A Conservative donor paid £25,000 on Thursday night for a multi-course Japanese dinner with the chancellor, Jeremy Hunt, as part of an annual ball that raised more than £200,000 for the party, the Guardian has learned.
The unknown bidder won the exclusive dinner for themselves and three other people during the event at the five-star Raffles hotel in Westminster, which was attended by Rishi Sunak and several of his cabinet ministers.
The prize was one of five multi-thousand-pound lots auctioned during the invitation-only event, sources said. Other lots included a five-night stay at a Caribbean villa owned by the billionaire entrepreneur Bassim Haidar, a seven-night stay at a manor house in Barbados, a box at York races and a signed photograph of the cabinet.
The event is further evidence of the Conservatives’ continued ability to attract significant donations even as they trail Labour in the polls by about 20 points. The party brought in just under £16m in donations in the third quarter of last year, three times as much as Labour.

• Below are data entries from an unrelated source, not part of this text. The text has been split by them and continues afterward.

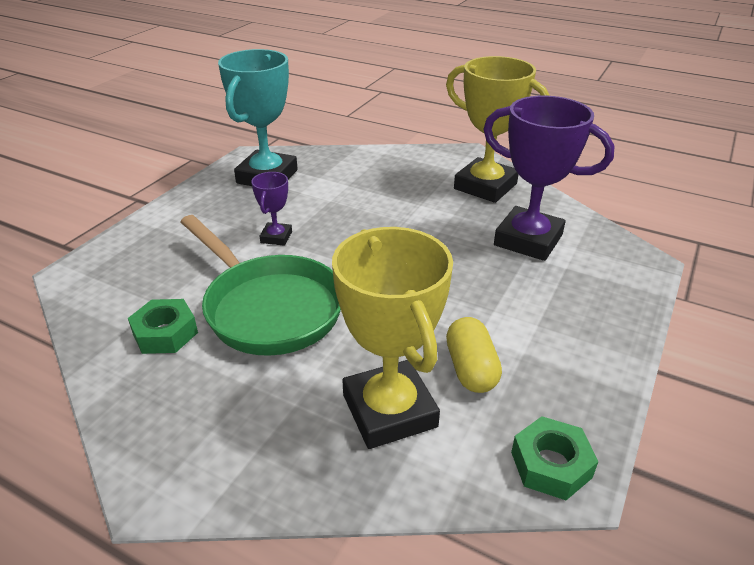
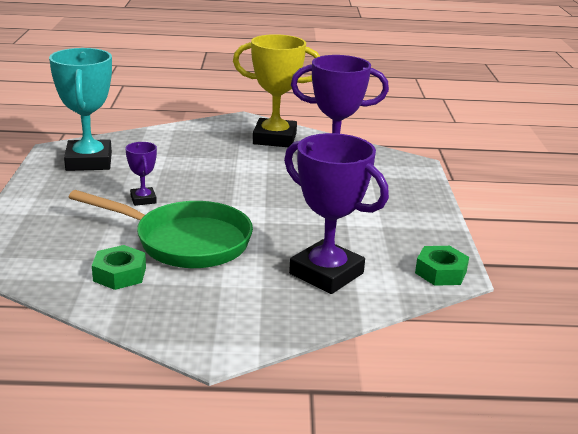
camera: 30 degrees left, 10 degrees down
yellow trophy [332,227,453,449] -> purple trophy [284,133,389,294]
yellow capsule [446,317,502,393] -> none

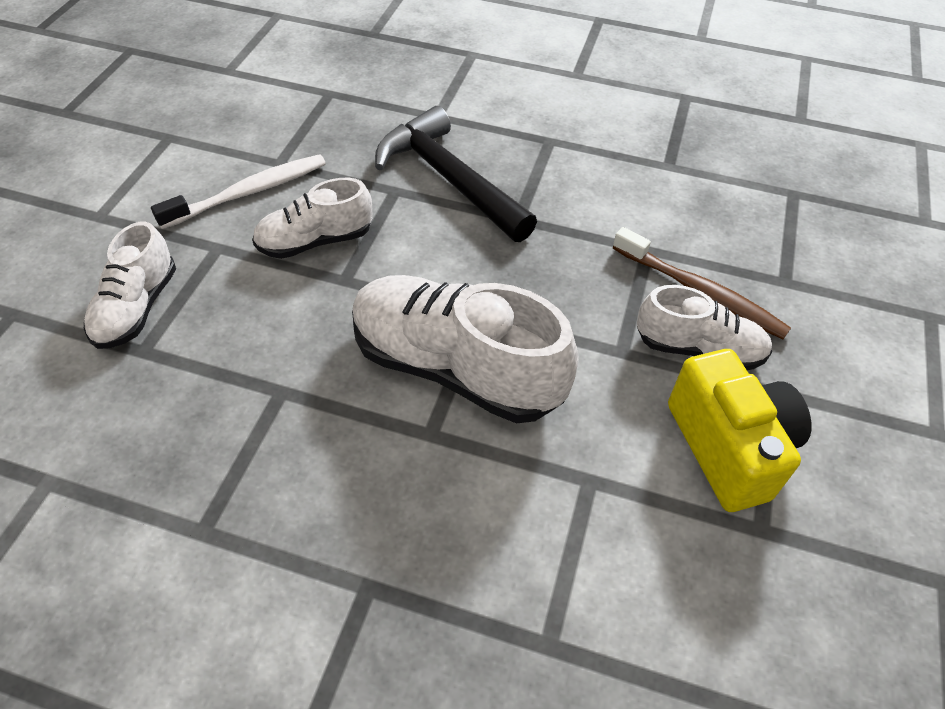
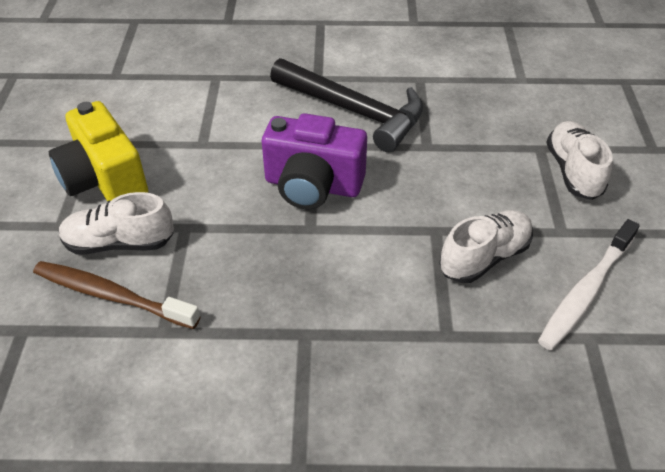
camera: 165 degrees right, 5 degrees down
white shoe [352,275,579,423] -> purple camera [262,113,367,209]
black hammer [375,106,537,242] -> black hammer moved to [270,58,423,152]

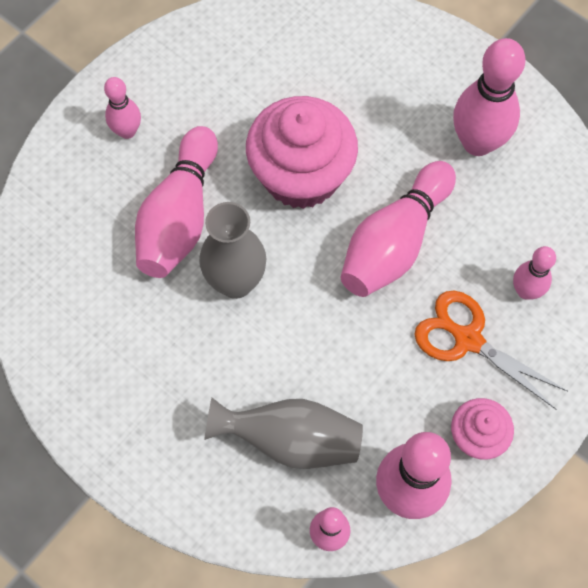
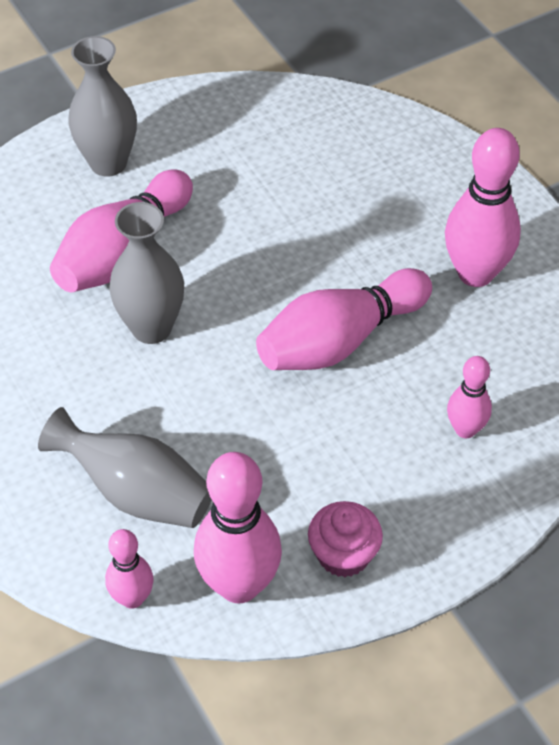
camera: 20 degrees right, 15 degrees down
pink bowling pin [104,77,141,139] -> grey vase [68,36,137,177]
pink cupcake [246,96,358,209] -> none
orange scissors [414,291,568,409] -> none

Labour’s Emily Thornberry, the shadow attorney general, said: “As ever, the one place in Britain that remains oblivious to the cost of living crisis is the inner circle of the Conservative party. When Jeremy Hunt delivers his budget in a few days’ time and says there are no extra funds available to mend our broken public services, we will remember where his true priorities lay this week.”
The Conservative Winter Party, once known as the Black and White Ball, is a staple in the party’s fundraising calendar. Thursday night’s event was attended by several millionaire donors, including Haidar, who arrived in a personalised Rolls-Royce.
A Conservative spokesperson said the party was not going to comment on the ball, describing it as a private fundraising event.
Haidar, a Nigerian-born Lebanese entrepreneur whose business empire includes a financial services company and investments in medical cannabis, has become an increasingly prominent Tory donor in the last year. In 2023 he gave more than £320,000 to the party, £75,000 to the failed London mayoral candidate Moz Hossain and £10,000 worth of advertising to Lee Anderson, the recently suspended former Tory MP.
Haidar has attracted attention in part for his luxury lifestyle, which includes a fleet of yachts. The entrepreneur told Boat International magazine in December that his lifestyle at one point resembled the 2013 film The Wolf of Wall Street.
Other high-rolling guests included Mohamed Mansour, the billionaire businessman and former Egyptian transport minister, and Henry Angest, the Swiss-born British banker.
The event raised more than £200,000 for the party, including a bumper winning bid of £110,000 for the signed photo of the cabinet. The stay at Haidar’s beach house raised £50,000 while one at the Caribbean estate known as Colleton Great House raised £30,000.
Sunak was among those to give speeches during the night, and personally presented the cabinet photograph to the winning bidder. Despite the high-profile guest list, one person who was there said the overall mood of the night was “downbeat”, reflecting the Tories’ perilous poll position less than a year from a general election.